> TASK TO COMPLETE: Copy the lines below word for word, skipping any image.

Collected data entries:
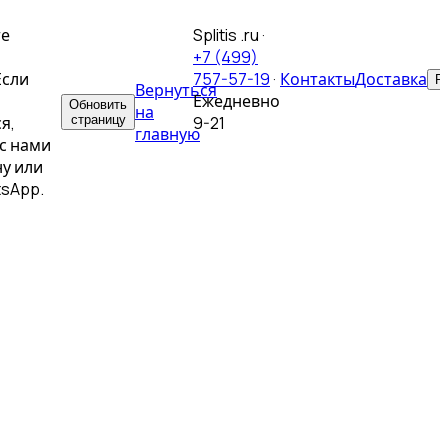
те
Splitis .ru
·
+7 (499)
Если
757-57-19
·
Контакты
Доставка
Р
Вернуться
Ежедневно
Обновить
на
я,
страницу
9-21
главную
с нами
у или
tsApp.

> WRITTEN RESPONSE:
те
Splitis .ru
·
+7 (499)
Если
757-57-19
·
Контакты
Доставка
Р
Вернуться
Ежедневно
Обновить
на
я,
страницу
9-21
главную
с нами
у или
tsApp.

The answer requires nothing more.